### Data provided
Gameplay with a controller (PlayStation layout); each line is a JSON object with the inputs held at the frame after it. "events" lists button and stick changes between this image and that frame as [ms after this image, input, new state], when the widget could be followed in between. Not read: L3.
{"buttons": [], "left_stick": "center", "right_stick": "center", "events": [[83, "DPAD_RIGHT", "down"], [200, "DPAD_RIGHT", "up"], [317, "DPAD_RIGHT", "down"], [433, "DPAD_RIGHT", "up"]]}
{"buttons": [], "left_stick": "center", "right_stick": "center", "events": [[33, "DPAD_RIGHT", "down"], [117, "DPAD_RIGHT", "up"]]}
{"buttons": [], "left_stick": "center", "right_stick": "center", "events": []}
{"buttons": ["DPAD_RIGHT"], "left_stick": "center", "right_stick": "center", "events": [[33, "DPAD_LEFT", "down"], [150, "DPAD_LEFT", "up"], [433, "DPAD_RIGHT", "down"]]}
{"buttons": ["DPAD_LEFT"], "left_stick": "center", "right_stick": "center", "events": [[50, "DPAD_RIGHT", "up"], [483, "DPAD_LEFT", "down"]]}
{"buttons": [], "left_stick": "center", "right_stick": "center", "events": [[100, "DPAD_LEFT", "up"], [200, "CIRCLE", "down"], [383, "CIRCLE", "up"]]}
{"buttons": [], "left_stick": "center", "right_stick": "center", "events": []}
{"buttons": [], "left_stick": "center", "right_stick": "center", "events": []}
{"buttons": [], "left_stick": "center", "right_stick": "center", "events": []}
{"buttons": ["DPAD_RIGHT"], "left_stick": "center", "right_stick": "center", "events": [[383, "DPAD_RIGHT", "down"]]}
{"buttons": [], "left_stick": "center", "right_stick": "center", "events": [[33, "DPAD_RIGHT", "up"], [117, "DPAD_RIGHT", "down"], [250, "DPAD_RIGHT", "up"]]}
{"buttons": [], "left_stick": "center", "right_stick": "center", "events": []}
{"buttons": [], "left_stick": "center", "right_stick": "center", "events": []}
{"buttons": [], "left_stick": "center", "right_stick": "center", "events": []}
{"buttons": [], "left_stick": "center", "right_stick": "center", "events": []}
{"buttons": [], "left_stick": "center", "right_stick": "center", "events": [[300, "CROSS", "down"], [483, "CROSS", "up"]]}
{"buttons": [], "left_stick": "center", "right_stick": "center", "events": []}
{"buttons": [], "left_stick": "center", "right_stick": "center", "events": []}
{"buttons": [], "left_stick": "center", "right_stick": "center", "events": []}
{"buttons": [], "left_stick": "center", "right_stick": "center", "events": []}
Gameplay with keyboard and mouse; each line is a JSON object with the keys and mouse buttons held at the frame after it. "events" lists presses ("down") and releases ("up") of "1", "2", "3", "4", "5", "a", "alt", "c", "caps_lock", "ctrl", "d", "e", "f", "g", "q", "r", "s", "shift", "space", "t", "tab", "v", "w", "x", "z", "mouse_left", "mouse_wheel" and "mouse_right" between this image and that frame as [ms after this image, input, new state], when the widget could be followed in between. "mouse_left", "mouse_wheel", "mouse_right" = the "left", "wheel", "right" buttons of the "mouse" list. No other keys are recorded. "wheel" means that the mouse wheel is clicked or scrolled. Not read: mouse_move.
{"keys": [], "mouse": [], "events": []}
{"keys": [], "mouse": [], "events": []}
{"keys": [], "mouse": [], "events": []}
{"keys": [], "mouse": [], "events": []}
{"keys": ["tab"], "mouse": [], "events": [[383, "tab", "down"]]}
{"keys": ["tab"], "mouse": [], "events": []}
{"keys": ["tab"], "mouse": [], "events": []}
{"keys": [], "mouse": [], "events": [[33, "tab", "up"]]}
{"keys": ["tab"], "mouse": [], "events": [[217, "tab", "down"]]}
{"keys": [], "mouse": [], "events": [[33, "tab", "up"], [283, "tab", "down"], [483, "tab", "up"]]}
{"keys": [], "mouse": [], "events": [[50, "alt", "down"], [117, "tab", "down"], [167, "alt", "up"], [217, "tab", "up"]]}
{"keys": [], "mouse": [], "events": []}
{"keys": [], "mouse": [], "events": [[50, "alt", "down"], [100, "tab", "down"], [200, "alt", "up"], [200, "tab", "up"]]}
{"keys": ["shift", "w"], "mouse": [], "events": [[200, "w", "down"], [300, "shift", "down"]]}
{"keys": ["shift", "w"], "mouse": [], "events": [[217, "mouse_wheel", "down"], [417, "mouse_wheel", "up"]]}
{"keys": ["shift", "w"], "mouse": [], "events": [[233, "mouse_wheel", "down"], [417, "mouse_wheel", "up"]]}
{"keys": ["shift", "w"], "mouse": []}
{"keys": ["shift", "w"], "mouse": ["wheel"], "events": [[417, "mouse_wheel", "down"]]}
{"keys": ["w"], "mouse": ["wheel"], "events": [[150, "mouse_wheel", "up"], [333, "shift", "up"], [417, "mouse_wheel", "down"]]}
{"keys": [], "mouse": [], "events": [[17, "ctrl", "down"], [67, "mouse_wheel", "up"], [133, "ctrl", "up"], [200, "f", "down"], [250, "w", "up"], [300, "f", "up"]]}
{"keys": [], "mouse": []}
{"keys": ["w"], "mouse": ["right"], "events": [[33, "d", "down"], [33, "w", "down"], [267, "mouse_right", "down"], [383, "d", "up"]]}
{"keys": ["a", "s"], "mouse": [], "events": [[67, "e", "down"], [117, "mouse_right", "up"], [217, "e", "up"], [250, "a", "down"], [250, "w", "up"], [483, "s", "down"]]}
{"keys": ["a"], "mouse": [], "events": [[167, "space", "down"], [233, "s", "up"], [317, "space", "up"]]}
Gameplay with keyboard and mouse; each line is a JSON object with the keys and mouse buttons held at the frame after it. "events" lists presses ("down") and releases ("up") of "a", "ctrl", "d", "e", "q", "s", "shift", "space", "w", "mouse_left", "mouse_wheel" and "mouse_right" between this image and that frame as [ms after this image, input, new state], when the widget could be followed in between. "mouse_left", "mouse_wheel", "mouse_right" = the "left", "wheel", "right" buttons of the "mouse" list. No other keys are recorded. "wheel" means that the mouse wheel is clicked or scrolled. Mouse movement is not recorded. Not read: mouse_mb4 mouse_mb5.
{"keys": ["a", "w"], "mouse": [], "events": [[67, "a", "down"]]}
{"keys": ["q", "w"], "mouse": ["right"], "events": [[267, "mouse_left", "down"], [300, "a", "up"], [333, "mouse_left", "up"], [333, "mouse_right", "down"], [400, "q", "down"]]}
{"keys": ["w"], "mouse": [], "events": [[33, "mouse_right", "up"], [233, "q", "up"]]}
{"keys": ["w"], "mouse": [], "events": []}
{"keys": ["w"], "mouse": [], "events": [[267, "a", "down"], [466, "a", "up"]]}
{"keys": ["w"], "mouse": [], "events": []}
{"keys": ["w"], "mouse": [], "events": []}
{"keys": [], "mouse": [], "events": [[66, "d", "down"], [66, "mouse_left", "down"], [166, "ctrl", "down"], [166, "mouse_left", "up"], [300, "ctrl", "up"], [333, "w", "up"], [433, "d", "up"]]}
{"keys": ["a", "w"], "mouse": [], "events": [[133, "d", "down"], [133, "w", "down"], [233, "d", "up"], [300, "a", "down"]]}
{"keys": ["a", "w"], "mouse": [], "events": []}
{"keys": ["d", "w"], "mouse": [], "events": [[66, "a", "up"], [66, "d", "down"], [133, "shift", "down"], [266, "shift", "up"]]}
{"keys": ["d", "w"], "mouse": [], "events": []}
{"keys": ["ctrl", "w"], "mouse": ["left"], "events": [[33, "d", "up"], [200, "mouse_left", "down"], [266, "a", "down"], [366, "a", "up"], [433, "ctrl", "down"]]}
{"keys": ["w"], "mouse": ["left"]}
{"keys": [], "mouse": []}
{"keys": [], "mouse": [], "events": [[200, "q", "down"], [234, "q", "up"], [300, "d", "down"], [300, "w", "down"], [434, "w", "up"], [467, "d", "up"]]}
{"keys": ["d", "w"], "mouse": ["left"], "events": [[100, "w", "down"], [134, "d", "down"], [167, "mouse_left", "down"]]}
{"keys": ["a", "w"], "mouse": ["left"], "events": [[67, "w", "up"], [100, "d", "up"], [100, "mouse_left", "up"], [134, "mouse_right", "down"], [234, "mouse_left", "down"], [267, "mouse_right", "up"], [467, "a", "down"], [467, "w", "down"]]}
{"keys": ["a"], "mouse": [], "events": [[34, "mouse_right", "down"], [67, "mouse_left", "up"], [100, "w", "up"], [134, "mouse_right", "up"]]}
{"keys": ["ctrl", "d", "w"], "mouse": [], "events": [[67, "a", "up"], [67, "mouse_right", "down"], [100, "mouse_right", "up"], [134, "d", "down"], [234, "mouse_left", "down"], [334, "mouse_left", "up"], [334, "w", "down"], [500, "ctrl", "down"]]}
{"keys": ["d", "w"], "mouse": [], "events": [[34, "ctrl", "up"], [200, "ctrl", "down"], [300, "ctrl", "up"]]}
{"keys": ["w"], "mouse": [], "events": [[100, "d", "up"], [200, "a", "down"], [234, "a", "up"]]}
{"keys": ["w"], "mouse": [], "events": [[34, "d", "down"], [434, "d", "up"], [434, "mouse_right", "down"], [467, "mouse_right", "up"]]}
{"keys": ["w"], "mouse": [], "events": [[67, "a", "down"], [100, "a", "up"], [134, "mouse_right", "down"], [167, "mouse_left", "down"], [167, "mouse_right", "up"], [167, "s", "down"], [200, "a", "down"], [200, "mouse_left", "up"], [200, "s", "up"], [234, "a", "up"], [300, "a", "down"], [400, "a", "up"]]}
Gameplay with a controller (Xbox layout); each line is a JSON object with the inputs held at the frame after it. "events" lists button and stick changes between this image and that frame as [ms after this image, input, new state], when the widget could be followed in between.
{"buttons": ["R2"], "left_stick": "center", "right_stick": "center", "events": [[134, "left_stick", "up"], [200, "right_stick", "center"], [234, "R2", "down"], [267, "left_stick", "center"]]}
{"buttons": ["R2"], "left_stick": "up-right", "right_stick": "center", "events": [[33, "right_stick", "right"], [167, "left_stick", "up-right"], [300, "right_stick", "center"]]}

### To do
Where does the string "changes" occur in the material? Copy every line where it does.

### Answer box
Gameplay with a controller (PlayStation layout); each line is a JSON object with the inputs held at the frame after it. "events" lists button and stick changes between this image and that frame as [ms after this image, input, new state], when the widget could be followed in between. Not read: L3.
Gameplay with a controller (Xbox layout); each line is a JSON object with the inputs held at the frame after it. "events" lists button and stick changes between this image and that frame as [ms after this image, input, new state], when the widget could be followed in between.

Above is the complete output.